Hier, s’est tenu au musée Theodor Monod, le quatrième séminaire sur les politiques culturelles au Sénégal. Une série de rencontres initiée par l’Institut fondamental d’Afrique noire (Ifan) et la Direction des arts. Les danseurs étaient à l’honneur pour cette dernière session du mois de mars. Le danseur et chorégraphe Jean Tamba devait donner les solutions proposées par l’Etat dans le cadre du Plan Sénégal émergent. Seulement, ce dernier a avoué ‘’ne pas maîtriser ce projet’’ qu’il assimile à un ‘’slogan’’. ‘’Un Plan doit être pensé et réfléchi’’, a-t-il dit. Ce qui n’est pas, à l’en croire, le cas du PSE. Aussi, a-t-il considéré : ‘’déjà que la culture n’est pas bien représentée dans le PSE, je crois que la danse doit y avoir une place minime’’. Pis encore, a-t-il avancé, ‘’même dans la politique de l’Etat, on ne sent pas la culture. La danse est le parent pauvre de la culture’’. Ce qui ne doit être. ‘’Nous nous battons pour faire bouger les choses et faire comprendre aux autorités que la danse est un métier. En Afrique, c’est banalisé. Pourtant, en dehors de l’expression, c’est un métier, une science’’, a-t-il plaidé.
Le combat ne se limite pas aux autorités. Il est également urgent de changer la perception que le public a de cette discipline et de ceux qui la pratiquent. ‘’Les gens jugent le secteur par rapport à ce qu’ils voient à la télé. Alors que ce n’est véritablement pas cela la danse. Les médias ont contribué à banaliser la danse’’, a-t-il regretté.
Les choses sont plus graves chez les danseurs hip-hop. Car ces derniers, à l’image de leurs autres collègues, ne sont pas souvent pris au sérieux par la société. D’ailleurs, on leur reproche d’importer leur art. Une remarque que ne partage pas du tout la chorégraphe et danseuse Gacirah Diagne. ‘’Ce n’est pas une perte d’identité. La danse hip-hop vient finalement de nous. Ce sont de jeunes Africains qui se sont trouvés malheureusement dans un autre contexte et qui ont gardé la mémoire du corps. Quand il y a un battle, c’est comme le ‘’géew’’ du sabar. Les gens rentrent et sortent’’, a-t-elle défendu.
La danse hip-hop est définie comme ‘’une danse qui vient de la rue créée par jeunes noirs américains dans le Bronx.

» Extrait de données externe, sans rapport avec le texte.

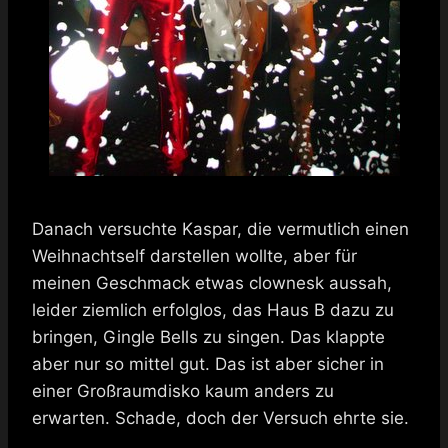
Danach versuchte Kaspar, die vermutlich einen
Weihnachtself darstellen wollte, aber für
meinen Geschmack etwas clownesk aussah,
leider ziemlich erfolglos, das Haus B dazu zu
bringen, Gingle Bells zu singen. Das klappte
aber nur so mittel gut. Das ist aber sicher in
einer Großraumdisko kaum anders zu
erwarten. Schade, doch der Versuch ehrte sie.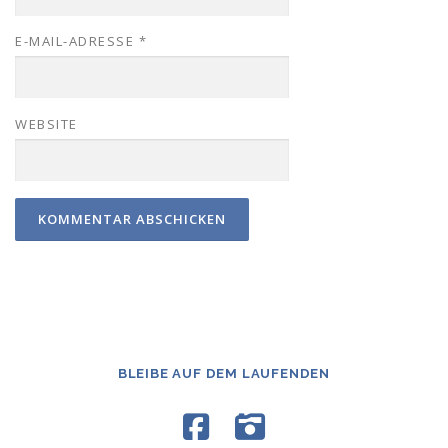
E-MAIL-ADRESSE
*
WEBSITE
BLEIBE AUF DEM LAUFENDEN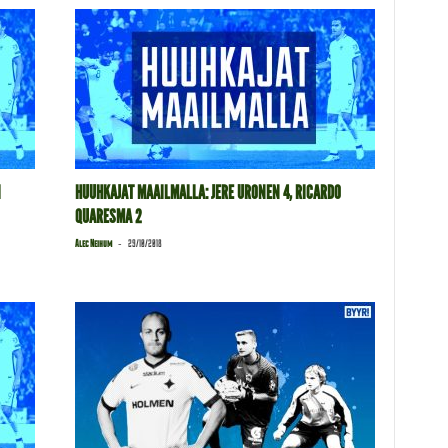
I
HUUHKAJAT MAAILMALLA: JERE URONEN 4, RICARDO
QUARESMA 2
-
Alec Neihum
29/10/2018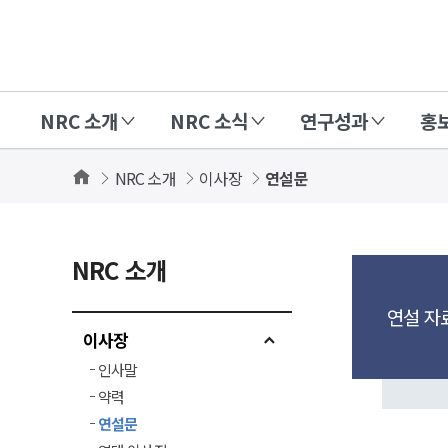
경
제
인
NRC 소개
NRC 소식
연구성과
홍
문
사
Home
NRC 소개
이사장
연설문
회
연
구
NRC 소개
회
(NRC)
연설 자
이사장
인사말
약력
연설문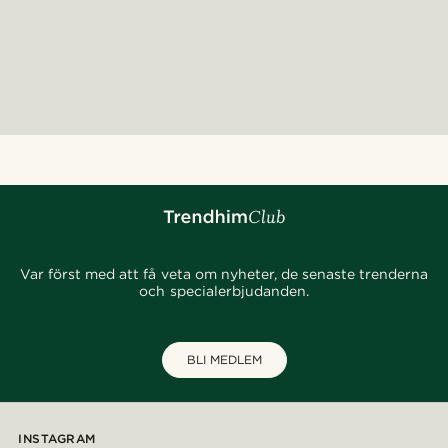
Var först med att få veta om nyheter, de senaste trenderna
och specialerbjudanden.
BLI MEDLEM
INSTAGRAM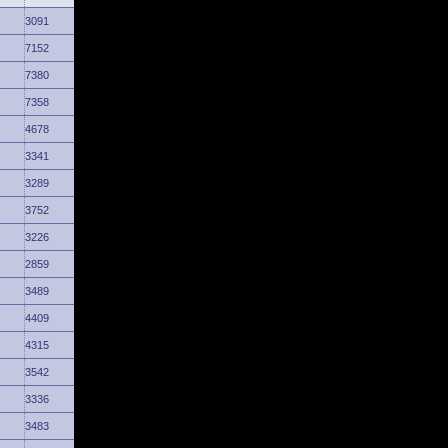
3091
7152
7380
7358
4678
3341
3289
3752
3226
2859
3489
4409
4315
3542
3336
3483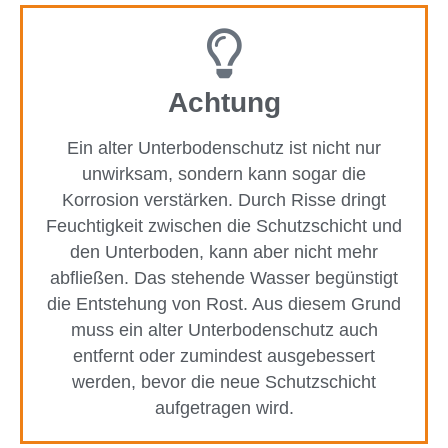
Achtung
Ein alter Unterbodenschutz ist nicht nur
unwirksam, sondern kann sogar die
Korrosion verstärken. Durch Risse dringt
Feuchtigkeit zwischen die Schutzschicht und
den Unterboden, kann aber nicht mehr
abfließen. Das stehende Wasser begünstigt
die Entstehung von Rost. Aus diesem Grund
muss ein alter Unterbodenschutz auch
entfernt oder zumindest ausgebessert
werden, bevor die neue Schutzschicht
aufgetragen wird.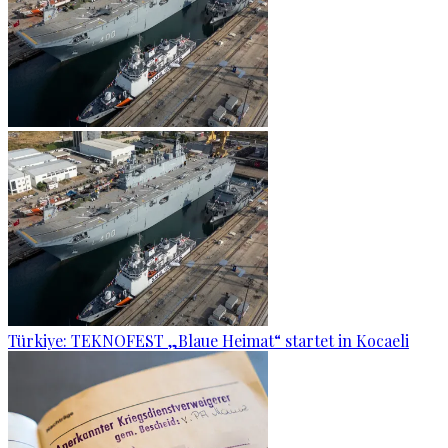
Türkiye: TEKNOFEST „Blaue Heimat“ startet in Kocaeli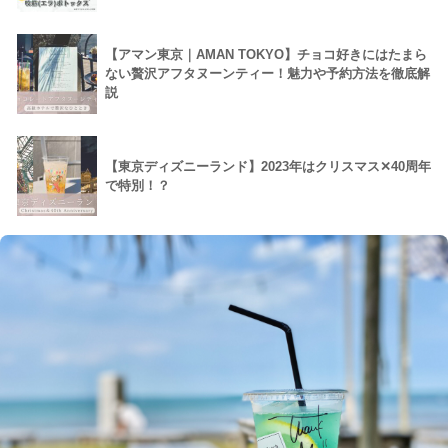
【アマン東京｜AMAN TOKYO】チョコ好きにはたまら
ない贅沢アフタヌーンティー！魅力や予約方法を徹底解
説
【東京ディズニーランド】2023年はクリスマス✕40周年
で特別！？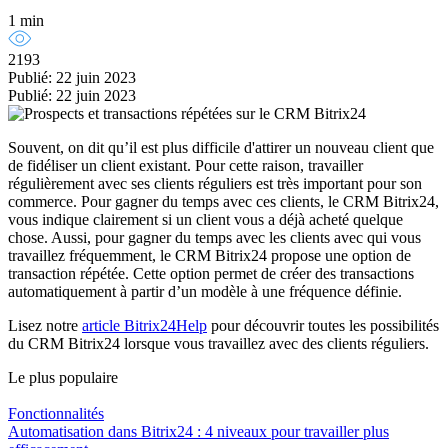
1 min
2193
Publié: 22 juin 2023
Publié: 22 juin 2023
Souvent, on dit qu’il est plus difficile d'attirer un nouveau client que
de fidéliser un client existant. Pour cette raison, travailler
régulièrement avec ses clients réguliers est très important pour son
commerce. Pour gagner du temps avec ces clients, le CRM Bitrix24,
vous indique clairement si un client vous a déjà acheté quelque
chose. Aussi, pour gagner du temps avec les clients avec qui vous
travaillez fréquemment, le CRM Bitrix24 propose une option de
transaction répétée. Cette option permet de créer des transactions
automatiquement à partir d’un modèle à une fréquence définie.
Lisez notre
article Bitrix24Help
pour découvrir toutes les possibilités
du CRM Bitrix24 lorsque vous travaillez avec des clients réguliers.
Le plus populaire
Fonctionnalités
Automatisation dans Bitrix24 : 4 niveaux pour travailler plus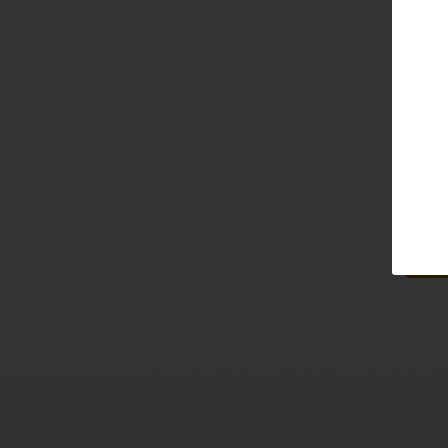
Email
Pass
Lo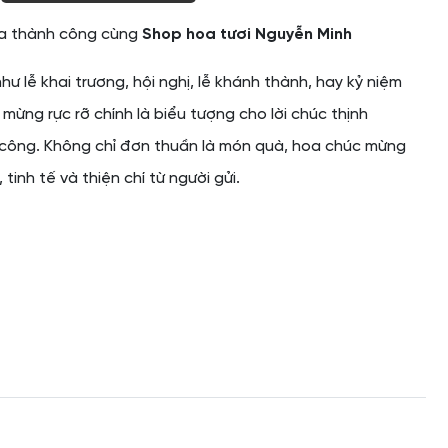
ỏa thành công cùng
Shop hoa tươi Nguyễn Minh
hư lễ khai trương, hội nghị, lễ khánh thành, hay kỷ niệm
mừng rực rỡ chính là biểu tượng cho lời chúc thịnh
 công. Không chỉ đơn thuần là món quà, hoa chúc mừng
 tinh tế và thiện chí từ người gửi.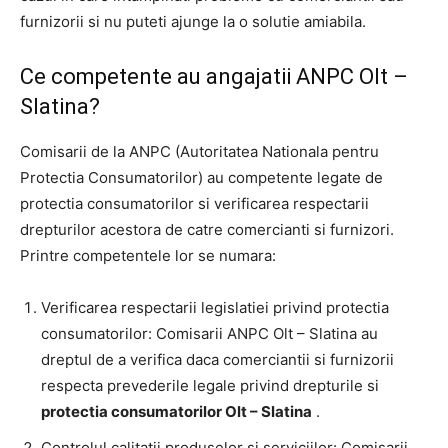
furnizorii si nu puteti ajunge la o solutie amiabila.
Ce competente au angajatii ANPC Olt –
Slatina?
Comisarii de la ANPC (Autoritatea Nationala pentru
Protectia Consumatorilor) au competente legate de
protectia consumatorilor si verificarea respectarii
drepturilor acestora de catre comercianti si furnizori.
Printre competentele lor se numara:
Verificarea respectarii legislatiei privind protectia
consumatorilor: Comisarii ANPC Olt – Slatina au
dreptul de a verifica daca comerciantii si furnizorii
respecta prevederile legale privind drepturile si
protectia consumatorilor Olt – Slatina
.
Controlul calitatii produselor si serviciilor: Comisarii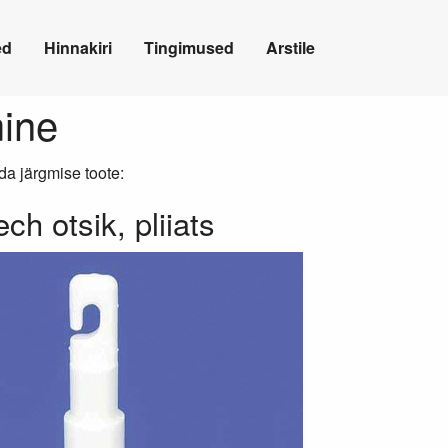
ed
Hinnakiri
Tingimused
Arstile
mine
ida järgmise toote:
h otsik, pliiats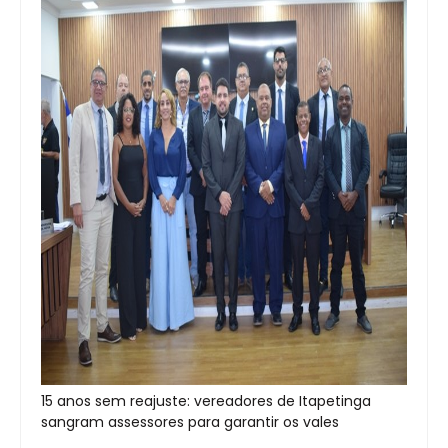
15 anos sem reajuste: vereadores de Itapetinga
sangram assessores para garantir os vales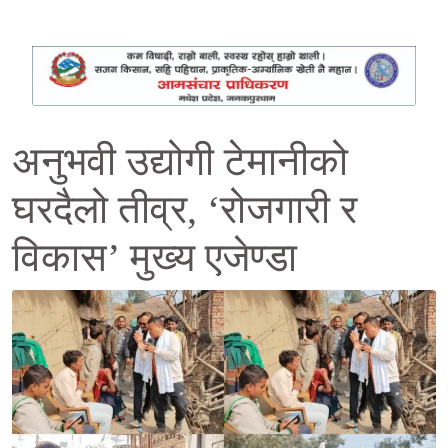
अनुभवी उद्योगी टेमानीको
घरदैलो तीव्र, ‘रोजगारी र
विकास’ मुख्य एजेण्डा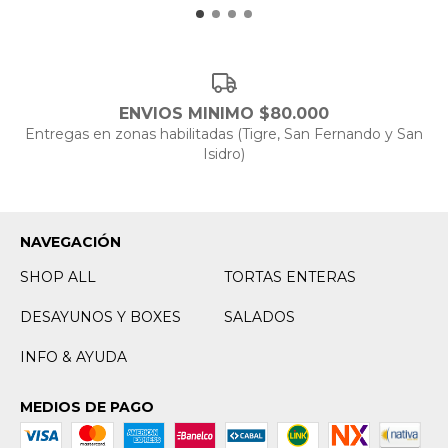
ENVIOS MINIMO $80.000
Entregas en zonas habilitadas (Tigre, San Fernando y San
Isidro)
NAVEGACIÓN
SHOP ALL
TORTAS ENTERAS
DESAYUNOS Y BOXES
SALADOS
INFO & AYUDA
MEDIOS DE PAGO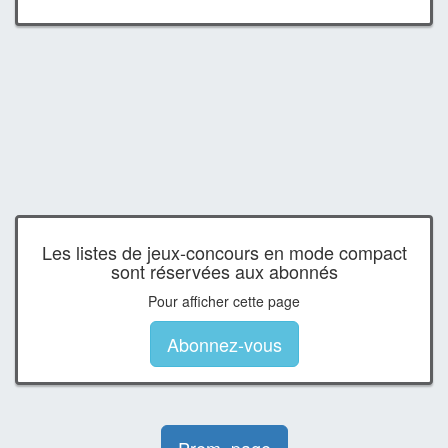
Les listes de jeux-concours en mode compact
sont réservées aux abonnés
Pour afficher cette page
Abonnez-vous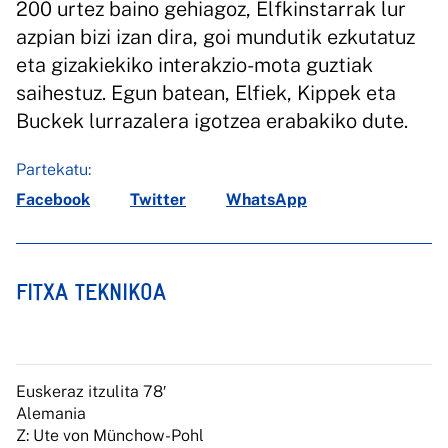
200 urtez baino gehiagoz, Elfkinstarrak lur
azpian bizi izan dira, goi mundutik ezkutatuz
eta gizakiekiko interakzio-mota guztiak
saihestuz. Egun batean, Elfiek, Kippek eta
Buckek lurrazalera igotzea erabakiko dute.
Partekatu:
Facebook
Twitter
WhatsApp
FITXA TEKNIKOA
Euskeraz itzulita 78′
Alemania
Z: Ute von Münchow-Pohl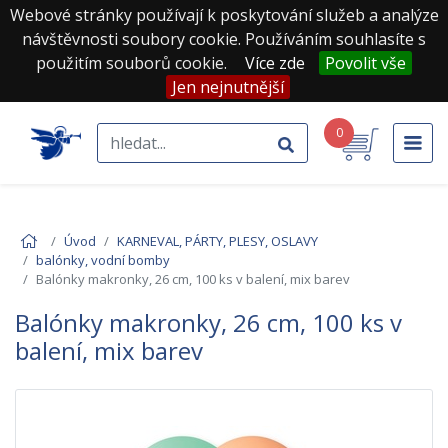
Webové stránky používají k poskytování služeb a analýze
návštěvnosti soubory cookie. Používáním souhlasíte s
použitím souborů cookie.
Více zde
Povolit vše
Jen nejnutnější
0
Úvod
KARNEVAL, PÁRTY, PLESY, OSLAVY
balónky, vodní bomby
Balónky makronky, 26 cm, 100 ks v balení, mix barev
Balónky makronky, 26 cm, 100 ks v
balení, mix barev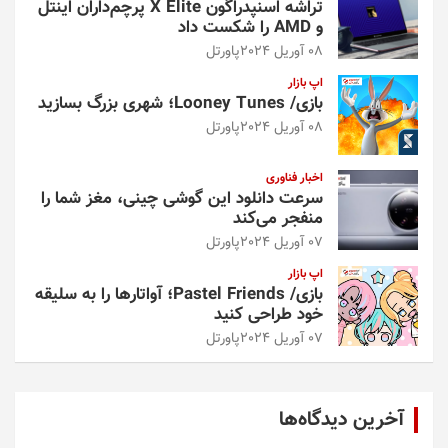
تراشه اسنپدراگون X Elite پرچم‌داران اینتل
و AMD را شکست داد
08 آوریل 2024
پاورتل
اپ بازار
بازی/ Looney Tunes؛ شهری بزرگ بسازید
08 آوریل 2024
پاورتل
اخبار فناوری
سرعت دانلود این گوشی چینی، مغز شما را
منفجر می‌کند
07 آوریل 2024
پاورتل
اپ بازار
بازی/ Pastel Friends؛ آواتارها را به سلیقه
خود طراحی کنید
07 آوریل 2024
پاورتل
آخرین دیدگاه‌ها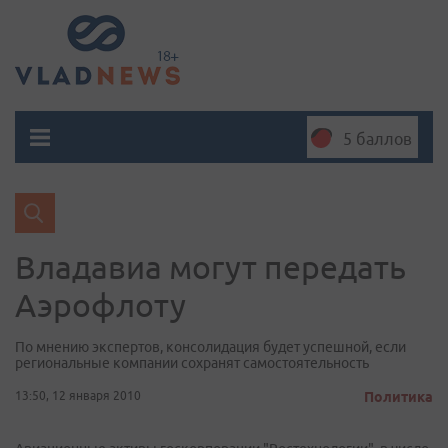
5 баллов
Владавиа могут передать
Аэрофлоту
По мнению экспертов, консолидация будет успешной, если
региональные компании сохранят самостоятельность
13:50, 12 января 2010
Политика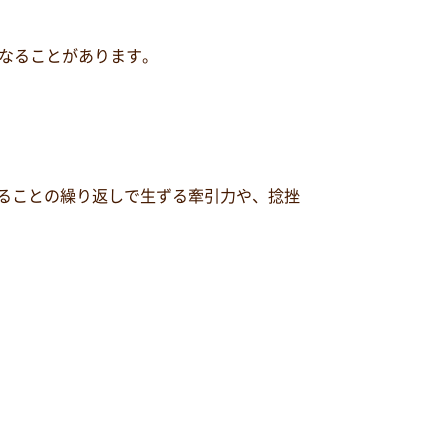
なることがあります。
することの繰り返しで生ずる牽引力や、捻挫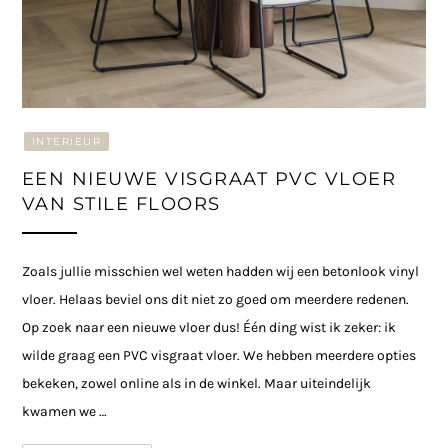
INTERIEUR
EEN NIEUWE VISGRAAT PVC VLOER
VAN STILE FLOORS
Zoals jullie misschien wel weten hadden wij een betonlook vinyl
vloer. Helaas beviel ons dit niet zo goed om meerdere redenen.
Op zoek naar een nieuwe vloer dus! Één ding wist ik zeker: ik
wilde graag een PVC visgraat vloer. We hebben meerdere opties
bekeken, zowel online als in de winkel. Maar uiteindelijk
kwamen we …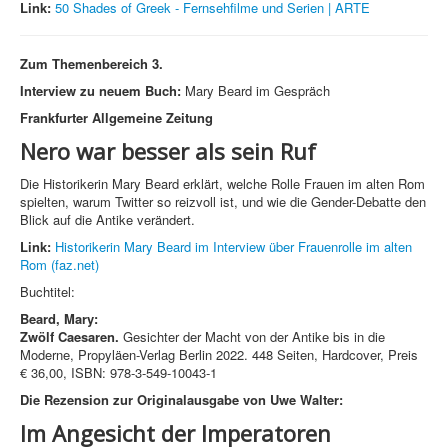
Link:
50 Shades of Greek - Fernsehfilme und Serien | ARTE
Zum Themenbereich 3.
Interview zu neuem Buch:
Mary Beard im Gespräch
Frankfurter Allgemeine Zeitung
Nero war besser als sein Ruf
Die Historikerin Mary Beard erklärt, welche Rolle Frauen im alten Rom
spielten, warum Twitter so reizvoll ist, und wie die Gender-Debatte den
Blick auf die Antike verändert.
Link:
Historikerin Mary Beard im Interview über Frauenrolle im alten
Rom (faz.net)
Buchtitel:
Beard, Mary:
Zwölf Caesaren
.
Gesichter der Macht von der Antike bis in die
Moderne, Propyläen-Verlag Berlin 2022. 448 Seiten, Hardcover, Preis
€ 36,00, ISBN: 978-3-549-10043-1
Die Rezension zur Originalausgabe von Uwe Walter:
Im Angesicht der Imperatoren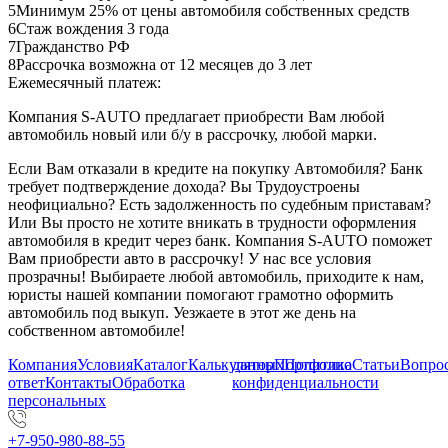
5
Минимум 25% от цены автомобиля собственных средств
6
Стаж вождения 3 года
7
Гражданство РФ
8
Рассрочка возможна от 12 месяцев до 3 лет
Ежемесячный платеж:
Компания S-AUTO предлагает приобрести Вам любой
автомобиль новый или б/у в рассрочку, любой марки.
Если Вам отказали в кредите на покупку Автомобиля? Банк
требует подтверждение дохода? Вы Трудоустроены
неофициально? Есть задолженность по судебным приставам?
Или Вы просто не хотите вникать в трудности оформления
автомобиля в кредит через банк. Компания S-AUTO поможет
Вам приобрести авто в рассрочку! У нас все условия
прозрачны! Выбираете любой автомобиль, приходите к нам,
юристы нашей компании помогают грамотно оформить
автомобиль под выкуп. Уезжаете в этот же день на
собственном автомобиле!
Компания
Условия
Каталог
Калькулятор
данных
Портфолио
Политика
Статьи
Вопрос
ответ
Контакты
Обработка
конфиденциальности
персональных
+7-950-980-88-55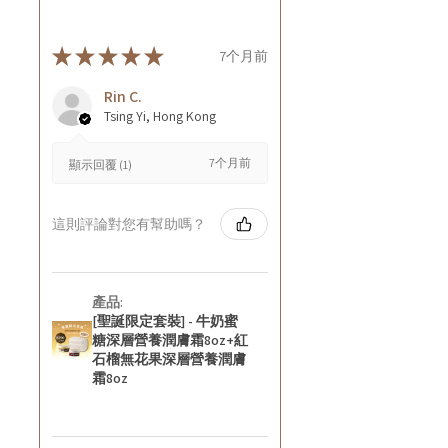
★
★
★
★
★
7个月前
Rin C.
Tsing Yi, Hong Kong
7个月前
顯示回覆 (1)
這則評論對您有幫助嗎？
產品:
[聖誕限定套裝] - 牛奶蜜
糖深層營養潤膚霜8oz+紅
石榴無花果深層營養潤膚
霜8oz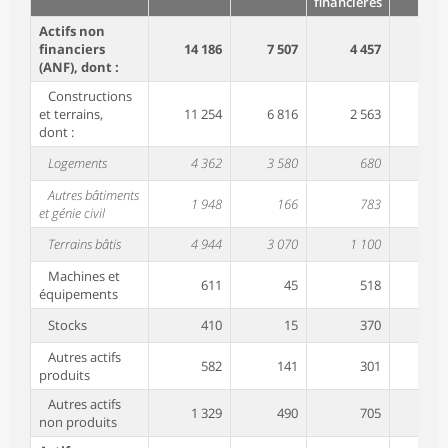
financières
Actifs non
financiers
14 186
7 507
4 457
(ANF), dont :
Constructions
et terrains,
11 254
6 816
2 563
dont :
Logements
4 362
3 580
680
Autres bâtiments
1 948
166
783
et génie civil
Terrains bâtis
4 944
3 070
1 100
Machines et
611
45
518
équipements
Stocks
410
15
370
Autres actifs
582
141
301
produits
Autres actifs
1 329
490
705
non produits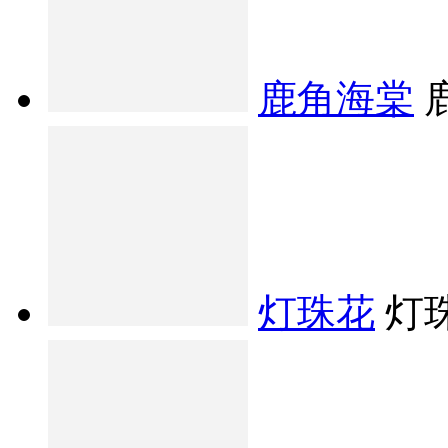
鹿角海棠
灯珠花
灯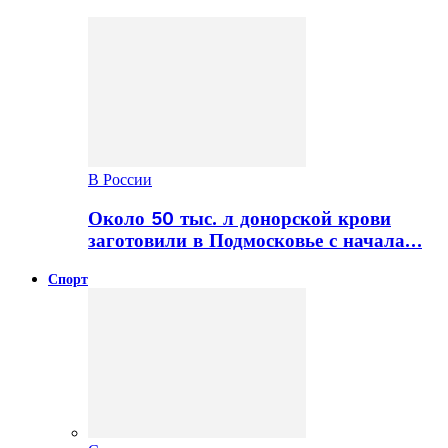
В России
Около 50 тыс. л донорской крови
заготовили в Подмосковье с начала…
Спорт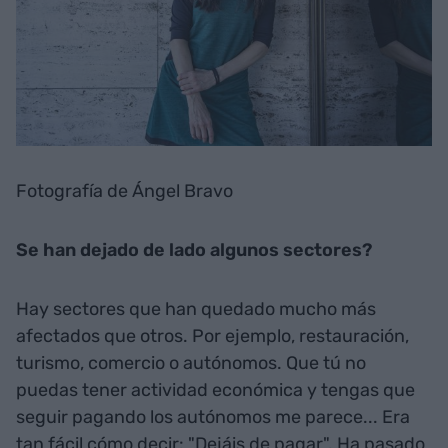
Fotografía de Ángel Bravo
Se han dejado de lado algunos sectores?
Hay sectores que han quedado mucho más
afectados que otros. Por ejemplo, restauración,
turismo, comercio o autónomos. Que tú no
puedas tener actividad económica y tengas que
seguir pagando los autónomos me parece... Era
tan fácil cómo decir: "Dejáis de pagar". Ha pasado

Elle a été vulgarisée par Afrika Bambaataa (ndlr il est un Dj et l’un des fondateurs du mouvement Grandmaster Flash et Kool Herc) pour arrêter la violence qu’il y avait dans les quartiers. Il voulait ainsi détourner l’énergie négative qu’il y avait en une énergie positive et créative’’, selon Gacirah Diagne.
En outre, de manière générale, tous les secteurs du 5e art souffrent d’un manque de formation et d’infrastructures. Mais également, la circulation des artistes et des œuvres pose problème. ‘’Même si on crée, il n’y a pas d’opportunités, même à Dakar. Ça devient très difficile quand on va dans les régions’’, a avoué la présidente de l’association ‘’Kaay fecc’’. Le financement en général pose problème. Mais chez les b-boys, cet écueil est en train d’être résorbé. ‘’Pour le financement, il y a quelques éclaircies avec des fonds qui sont mis en place’’, aux dires de Gacirah Diagne. Elle fait ainsi référence au fonds d’aide aux cultures urbaines. Cependant, Jean Tamba n’y voit pas une lueur d’espoir pour le développement de cette danse. ‘’Il y a l’UE et les politiques qui ont commencé à financer une partie du secteur de la danse. Ils ont mis de l’argent parce qu’il faut contrôler cette jeunesse-là’’, a-t-il analysé.